§ **Apply what you read**
• a. Translate this sentence from the mailing-list thread about the cached_plan_cost comment into Spanish: "I added that to remove the false claim that inheritance children don't make the join problem more complex."
• b. Extend the mailing-list thread about the cached_plan_cost comment by writing what comes next after its final sentence.

§ **Document text**
Originally I had it typed out in a way that mentioned something about
"unless using partition-wise join with partitioned tables", but I felt
that the partition planning code is in such a state of flux at the
moment that I feared that comment might get outdated again someday in
the near future.

--
Best Wishes,
Ashutosh Bapat
EnterpriseDB Corporation
The Postgres Database Company

#5David Rowley
david.rowley@2ndquadrant.com
In reply to: Ashutosh Bapat (#4)
Re: Out of date comment in cached_plan_cost

On 11 December 2017 at 21:39, Ashutosh Bapat
<ashutosh.bapat@enterprisedb.com> wrote:

I don't see much difference in the old and new wording. The word
"generally" confuses more than clarifying the cases when the planning
cost curves do not change with the number of relations i.e.
partitions.

I added that to remove the false claim that inheritance children don't
make the join problem more complex. This was only true before we had
partition-wise joins.

I've re-read my original patch and I don't really see the problem with
it. The comment is talking about inheritance child relations, which
you could either interpret to mean INHERITS (sometable), or some table
listed in pg_inherits. The statement that I added forces me into
thinking of the former rather than the latter, so I don't really see
any issue.

§ **Data records**
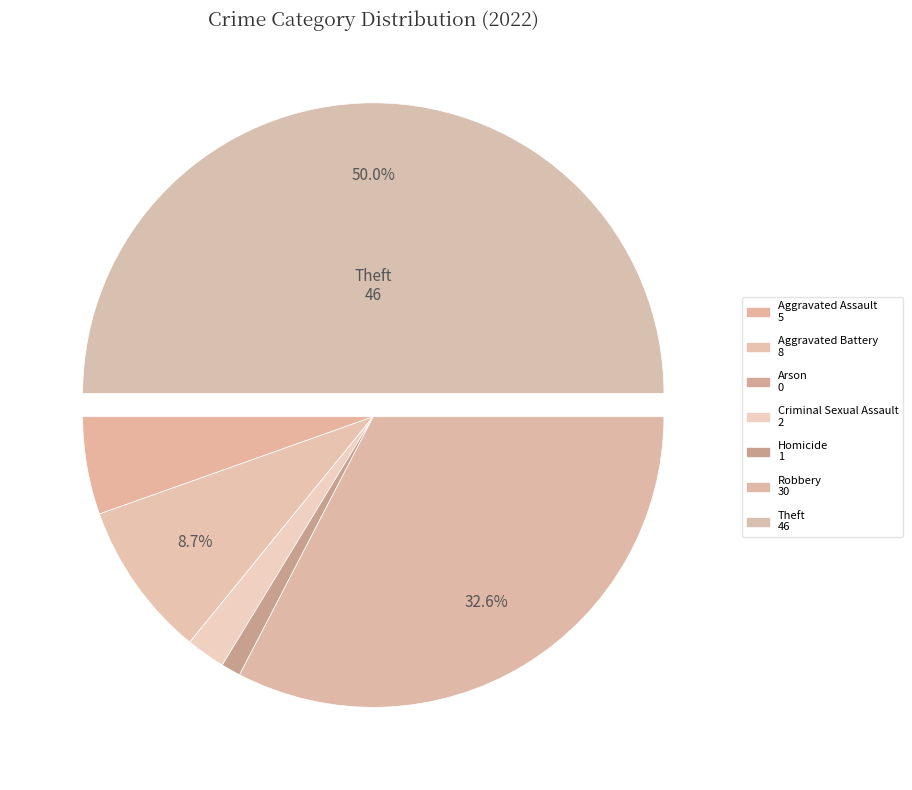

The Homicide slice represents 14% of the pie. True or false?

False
---
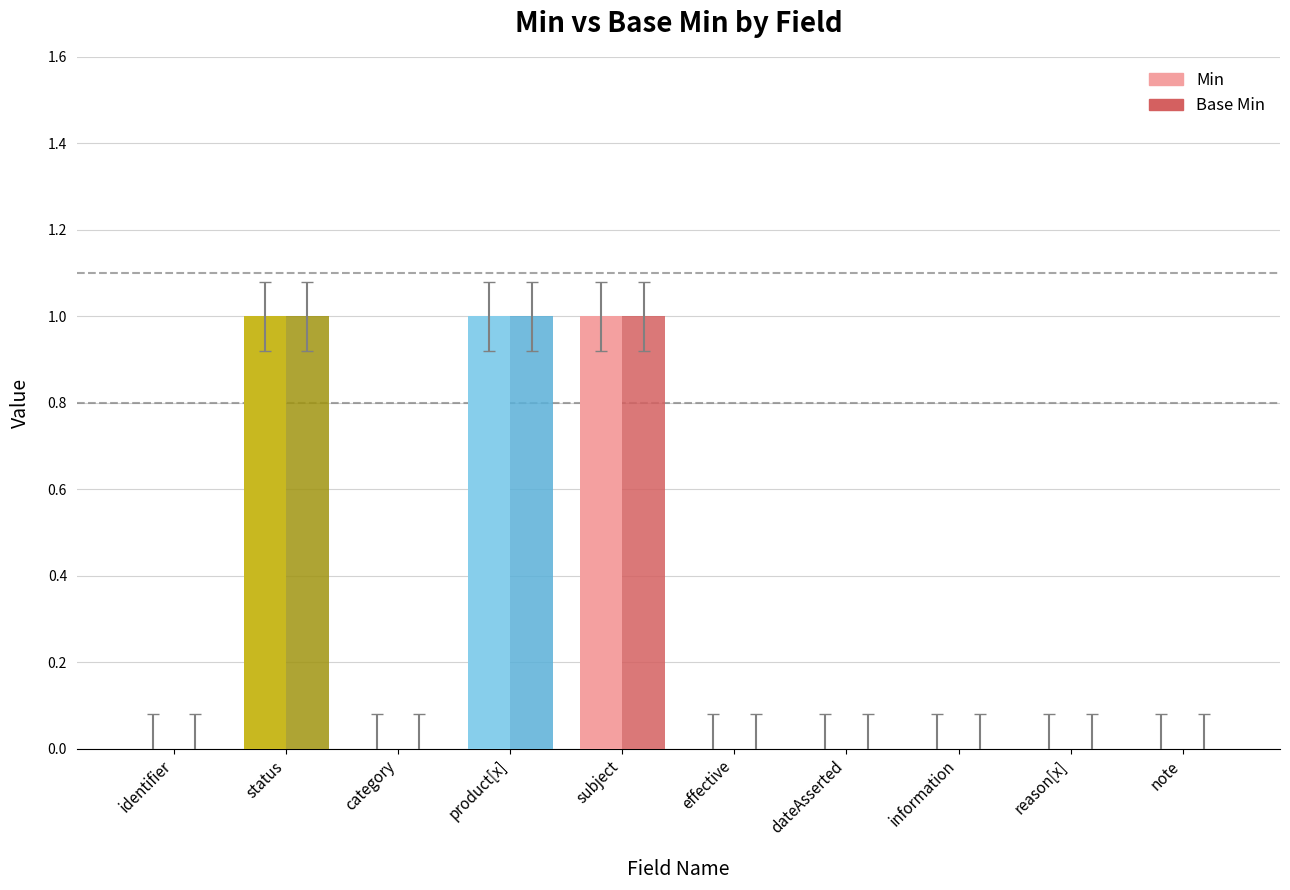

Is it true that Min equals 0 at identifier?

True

§ **Response list**
• a. Añadí eso para eliminar la afirmación falsa de que los hijos de herencia no hacen más complejo el problema de la unión.

• b.
I'm going to leave it here. I don't want to spend too much effort
rewording a comment. My vote is for the original patch I sent. I only
changed it because Robert complained that technically an inheritance
child could actually be a partition.

--
David Rowley http://www.2ndQuadrant.com/
PostgreSQL Development, 24x7 Support, Training & Services

#6Robert Haas
robertmhaas@gmail.com
In reply to: David Rowley (#5)
Re: Out of date comment in cached_plan_cost

On Mon, Dec 11, 2017 at 5:00 AM, David Rowley
<david.rowley@2ndquadrant.com> wrote:

On 11 December 2017 at 21:39, Ashutosh Bapat
<ashutosh.bapat@enterprisedb.com> wrote:

I don't see much difference in the old and new wording. The word
"generally" confuses more than clarifying the cases when the planning
cost curves do not change with the number of relations i.e.
partitions.

I added that to remove the false claim that inheritance children don't
make the join problem more complex. This was only true before we had
partition-wise joins.

I've re-read my original patch and I don't really see the problem with
it. The comment is talking about inheritance child relations, which
you could either interpret to mean INHERITS (sometable), or some table
listed in pg_inherits. The statement that I added forces me into
thinking of the former rather than the latter, so I don't really see
any issue.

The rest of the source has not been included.